- **Recorded data**
----------------------------------------

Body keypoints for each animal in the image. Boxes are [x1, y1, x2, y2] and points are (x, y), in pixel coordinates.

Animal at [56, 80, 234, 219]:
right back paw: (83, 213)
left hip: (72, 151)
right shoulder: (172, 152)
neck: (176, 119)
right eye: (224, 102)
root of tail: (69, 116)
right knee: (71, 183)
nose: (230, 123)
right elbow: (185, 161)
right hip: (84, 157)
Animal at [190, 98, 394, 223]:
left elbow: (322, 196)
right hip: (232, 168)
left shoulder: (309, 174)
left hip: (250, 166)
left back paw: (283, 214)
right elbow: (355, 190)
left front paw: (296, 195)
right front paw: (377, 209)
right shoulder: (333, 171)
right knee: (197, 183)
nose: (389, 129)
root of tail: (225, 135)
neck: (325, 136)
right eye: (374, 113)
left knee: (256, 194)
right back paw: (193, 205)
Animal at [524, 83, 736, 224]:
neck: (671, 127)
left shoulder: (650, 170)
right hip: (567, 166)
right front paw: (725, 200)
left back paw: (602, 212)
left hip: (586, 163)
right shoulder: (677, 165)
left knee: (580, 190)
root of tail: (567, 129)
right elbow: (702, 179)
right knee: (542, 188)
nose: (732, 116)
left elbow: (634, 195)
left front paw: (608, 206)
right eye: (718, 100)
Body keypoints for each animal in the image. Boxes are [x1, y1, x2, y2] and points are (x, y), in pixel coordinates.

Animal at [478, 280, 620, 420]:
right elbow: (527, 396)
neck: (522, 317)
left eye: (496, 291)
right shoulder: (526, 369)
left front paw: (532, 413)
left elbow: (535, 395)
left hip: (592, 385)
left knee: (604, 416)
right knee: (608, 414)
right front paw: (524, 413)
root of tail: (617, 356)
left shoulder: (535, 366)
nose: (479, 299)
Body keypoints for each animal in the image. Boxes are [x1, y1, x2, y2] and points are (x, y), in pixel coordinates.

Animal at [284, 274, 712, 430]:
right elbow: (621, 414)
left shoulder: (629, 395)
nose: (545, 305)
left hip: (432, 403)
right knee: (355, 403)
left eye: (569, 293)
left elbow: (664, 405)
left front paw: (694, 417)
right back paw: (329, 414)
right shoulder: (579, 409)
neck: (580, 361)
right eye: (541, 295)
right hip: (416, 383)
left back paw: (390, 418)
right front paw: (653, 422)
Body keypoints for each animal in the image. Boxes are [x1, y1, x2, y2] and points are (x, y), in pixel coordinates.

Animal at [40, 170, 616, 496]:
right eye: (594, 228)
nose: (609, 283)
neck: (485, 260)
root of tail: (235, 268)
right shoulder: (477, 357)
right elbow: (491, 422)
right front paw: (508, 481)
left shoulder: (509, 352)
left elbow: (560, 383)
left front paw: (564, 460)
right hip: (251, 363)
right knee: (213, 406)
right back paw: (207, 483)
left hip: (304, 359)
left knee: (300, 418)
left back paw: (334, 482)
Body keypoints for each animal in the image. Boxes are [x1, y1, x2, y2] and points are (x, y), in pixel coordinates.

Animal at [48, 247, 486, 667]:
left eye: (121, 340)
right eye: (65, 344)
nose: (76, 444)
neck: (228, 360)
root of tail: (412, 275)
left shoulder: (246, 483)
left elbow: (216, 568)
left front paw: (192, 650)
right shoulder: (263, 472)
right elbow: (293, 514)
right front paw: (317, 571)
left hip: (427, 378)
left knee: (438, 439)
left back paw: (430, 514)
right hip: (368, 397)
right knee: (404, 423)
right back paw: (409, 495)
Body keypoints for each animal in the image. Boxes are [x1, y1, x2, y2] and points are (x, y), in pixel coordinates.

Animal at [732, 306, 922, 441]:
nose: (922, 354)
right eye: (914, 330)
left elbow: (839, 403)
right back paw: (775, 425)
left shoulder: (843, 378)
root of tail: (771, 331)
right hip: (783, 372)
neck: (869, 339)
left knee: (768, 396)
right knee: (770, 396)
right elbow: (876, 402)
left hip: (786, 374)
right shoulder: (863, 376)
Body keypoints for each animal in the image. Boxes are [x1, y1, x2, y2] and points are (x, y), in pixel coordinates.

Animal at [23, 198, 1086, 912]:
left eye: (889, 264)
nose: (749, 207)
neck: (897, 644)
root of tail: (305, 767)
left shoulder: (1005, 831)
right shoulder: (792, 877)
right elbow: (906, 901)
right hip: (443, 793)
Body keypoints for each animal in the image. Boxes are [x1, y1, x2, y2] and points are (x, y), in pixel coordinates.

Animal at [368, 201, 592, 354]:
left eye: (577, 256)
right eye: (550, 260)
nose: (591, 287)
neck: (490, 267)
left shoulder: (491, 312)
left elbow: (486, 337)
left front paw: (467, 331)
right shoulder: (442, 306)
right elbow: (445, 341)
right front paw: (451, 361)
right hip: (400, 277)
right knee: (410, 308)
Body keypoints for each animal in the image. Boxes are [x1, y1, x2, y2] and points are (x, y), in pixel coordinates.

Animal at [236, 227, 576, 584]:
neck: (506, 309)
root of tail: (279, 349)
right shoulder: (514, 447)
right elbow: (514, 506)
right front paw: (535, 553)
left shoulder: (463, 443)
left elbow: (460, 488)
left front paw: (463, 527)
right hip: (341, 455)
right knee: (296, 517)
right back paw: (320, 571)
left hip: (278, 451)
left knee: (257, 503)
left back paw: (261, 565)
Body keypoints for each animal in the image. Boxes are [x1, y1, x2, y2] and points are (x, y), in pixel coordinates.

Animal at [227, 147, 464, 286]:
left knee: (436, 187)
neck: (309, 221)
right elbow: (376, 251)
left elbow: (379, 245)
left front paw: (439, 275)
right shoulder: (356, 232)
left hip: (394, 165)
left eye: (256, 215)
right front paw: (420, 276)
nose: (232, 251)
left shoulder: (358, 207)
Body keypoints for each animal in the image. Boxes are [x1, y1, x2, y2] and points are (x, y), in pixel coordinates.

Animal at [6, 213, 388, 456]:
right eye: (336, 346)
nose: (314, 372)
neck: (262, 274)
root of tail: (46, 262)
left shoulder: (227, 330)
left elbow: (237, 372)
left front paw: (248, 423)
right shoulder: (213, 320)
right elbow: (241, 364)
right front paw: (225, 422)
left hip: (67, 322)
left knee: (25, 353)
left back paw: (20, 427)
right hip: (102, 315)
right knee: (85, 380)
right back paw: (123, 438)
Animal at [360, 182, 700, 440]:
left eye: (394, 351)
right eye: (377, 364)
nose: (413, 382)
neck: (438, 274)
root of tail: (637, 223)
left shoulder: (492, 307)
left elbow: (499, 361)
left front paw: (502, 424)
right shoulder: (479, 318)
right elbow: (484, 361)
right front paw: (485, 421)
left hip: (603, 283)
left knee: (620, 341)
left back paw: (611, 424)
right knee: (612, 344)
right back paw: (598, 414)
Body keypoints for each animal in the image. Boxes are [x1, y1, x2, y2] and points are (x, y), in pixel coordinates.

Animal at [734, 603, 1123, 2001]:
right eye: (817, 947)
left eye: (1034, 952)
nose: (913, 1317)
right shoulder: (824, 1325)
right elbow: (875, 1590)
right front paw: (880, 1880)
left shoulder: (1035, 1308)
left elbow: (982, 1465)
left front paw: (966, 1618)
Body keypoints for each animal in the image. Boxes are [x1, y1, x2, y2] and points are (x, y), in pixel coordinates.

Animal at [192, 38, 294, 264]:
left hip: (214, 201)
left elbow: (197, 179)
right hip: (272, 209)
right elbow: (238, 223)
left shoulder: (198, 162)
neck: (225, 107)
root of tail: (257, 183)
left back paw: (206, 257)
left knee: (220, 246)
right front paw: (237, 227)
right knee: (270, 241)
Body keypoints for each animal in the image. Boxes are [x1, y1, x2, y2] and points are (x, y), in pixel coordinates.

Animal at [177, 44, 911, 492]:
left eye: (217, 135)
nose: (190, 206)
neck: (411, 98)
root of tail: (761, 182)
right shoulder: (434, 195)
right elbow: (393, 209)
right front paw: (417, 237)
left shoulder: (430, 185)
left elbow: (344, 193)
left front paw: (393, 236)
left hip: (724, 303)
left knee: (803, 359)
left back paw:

----------------------------------------

- **Your objective**
Would you please reproduce the records above exactly, only from their first line through the line holding "root of tail: (225, 135)", with both ends included?

- **Your solution**
Body keypoints for each animal in the image. Boxes are [x1, y1, x2, y2] and points are (x, y), in pixel coordinates.

Animal at [56, 80, 234, 219]:
right back paw: (83, 213)
left hip: (72, 151)
right shoulder: (172, 152)
neck: (176, 119)
right eye: (224, 102)
root of tail: (69, 116)
right knee: (71, 183)
nose: (230, 123)
right elbow: (185, 161)
right hip: (84, 157)
Animal at [190, 98, 394, 223]:
left elbow: (322, 196)
right hip: (232, 168)
left shoulder: (309, 174)
left hip: (250, 166)
left back paw: (283, 214)
right elbow: (355, 190)
left front paw: (296, 195)
right front paw: (377, 209)
right shoulder: (333, 171)
right knee: (197, 183)
nose: (389, 129)
root of tail: (225, 135)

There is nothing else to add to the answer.